Fedez con Masini ha proposto la famosa “Bella stronza” e, dato il gossip che ha preceduto l’inizio di Sanremo, la domanda che tutti si sono posti è a quale delle due donne della vita del cantante sia rivolto l’epiteto.
Si tratta di una versione definita dai due come 2.0 pur senza avere modificato nulla del testo originario ma hanno affiancato allo stesso strofe nuove scritte per l’occasione da Federico che così ha modificato l’intenzione alla base.
Ho apprezzato molto il testo di Fedez e la credibilità con cui l’ha cantato nonostante il suo stato di sofferenza manifestato sia durante le prove che nel corso dell’esibizione serale.
Attesa per la coppia Francesca Michelin e Rkomi, che hanno già lavorato insieme in X Factor 2023, con la loro versione di “La Nuova Stella di Broadway” di Cesare Cremonini, che peraltro non ha mai partecipato alla competizione sanremese. Alla ballata acustica in chiave retrò hanno dato una veste moderna, come promesso, frutto dell’incrocio tra il pop e il rap . Bella l’energia della Michielin che non ha mollato nonostante la caviglia fasciata.
Francesco Gabbani ha scelto di duettare con Tricarico perché le sue canzoni meritano di essere riscoperte, esse sono apparentemente semplici così da consentirne più livelli di lettura.
“Io sono Francesco” poi, secondo Gabbani, per il tema trattato di trasformare le difficoltà in opportunità si lega con un filo rosso alla sua canzone in gara quest’anno.
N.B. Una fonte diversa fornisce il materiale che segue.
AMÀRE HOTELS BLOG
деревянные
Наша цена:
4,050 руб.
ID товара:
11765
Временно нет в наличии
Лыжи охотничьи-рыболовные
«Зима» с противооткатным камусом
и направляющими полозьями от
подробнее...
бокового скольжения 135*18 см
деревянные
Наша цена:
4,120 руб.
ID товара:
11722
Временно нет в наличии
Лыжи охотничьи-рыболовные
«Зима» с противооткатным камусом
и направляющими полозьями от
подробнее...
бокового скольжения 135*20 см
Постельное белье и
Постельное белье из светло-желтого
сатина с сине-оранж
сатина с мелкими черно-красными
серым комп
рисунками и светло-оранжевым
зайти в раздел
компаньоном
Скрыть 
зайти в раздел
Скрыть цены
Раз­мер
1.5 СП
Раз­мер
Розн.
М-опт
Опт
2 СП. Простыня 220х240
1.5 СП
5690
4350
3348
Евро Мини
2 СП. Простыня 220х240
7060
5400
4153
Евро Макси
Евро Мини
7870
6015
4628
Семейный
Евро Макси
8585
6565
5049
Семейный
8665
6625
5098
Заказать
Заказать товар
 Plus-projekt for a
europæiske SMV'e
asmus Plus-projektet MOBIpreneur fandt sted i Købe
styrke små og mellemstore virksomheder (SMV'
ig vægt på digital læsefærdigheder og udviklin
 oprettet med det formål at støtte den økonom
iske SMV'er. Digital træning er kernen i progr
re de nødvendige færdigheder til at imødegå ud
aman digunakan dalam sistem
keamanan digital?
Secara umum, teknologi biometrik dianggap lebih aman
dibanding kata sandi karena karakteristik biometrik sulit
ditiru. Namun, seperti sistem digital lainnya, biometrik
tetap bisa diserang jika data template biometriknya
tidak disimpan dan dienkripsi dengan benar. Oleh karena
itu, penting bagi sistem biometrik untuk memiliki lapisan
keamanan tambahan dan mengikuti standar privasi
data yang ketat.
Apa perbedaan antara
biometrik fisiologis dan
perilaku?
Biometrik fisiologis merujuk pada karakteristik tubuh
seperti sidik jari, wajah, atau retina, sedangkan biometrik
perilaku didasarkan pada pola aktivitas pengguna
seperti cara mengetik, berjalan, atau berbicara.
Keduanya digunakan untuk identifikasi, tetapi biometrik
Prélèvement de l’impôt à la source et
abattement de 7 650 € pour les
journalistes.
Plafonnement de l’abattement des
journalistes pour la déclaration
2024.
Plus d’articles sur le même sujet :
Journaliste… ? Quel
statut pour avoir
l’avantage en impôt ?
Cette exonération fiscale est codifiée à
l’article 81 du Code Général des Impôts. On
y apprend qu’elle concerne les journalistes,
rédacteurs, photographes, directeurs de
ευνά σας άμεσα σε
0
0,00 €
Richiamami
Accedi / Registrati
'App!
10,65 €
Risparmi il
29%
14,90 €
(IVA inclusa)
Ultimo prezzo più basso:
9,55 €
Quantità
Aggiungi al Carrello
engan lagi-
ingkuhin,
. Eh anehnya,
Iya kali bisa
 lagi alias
Interpretazione molte piacevole perché Gabbani è positivo e solare sia sulla scena che fuori.
La vittoria dei duetti a Giorgia e Annalisa ha lasciato un po’ stupiti rispetto agli altri, come ad esempio Rocco Hunt e Clementino e il loro omaggio a Pino Daniele. Sono due artisti maturi, padroni del palcoscenico e del loro pubblico, capaci di coinvolgere e far ballare al ritmo del loro rap.
Non ci resta ora che aspettare la serata finale e vedere chi vincerà questo 75° Festival, perché Sanremo è Sanremo!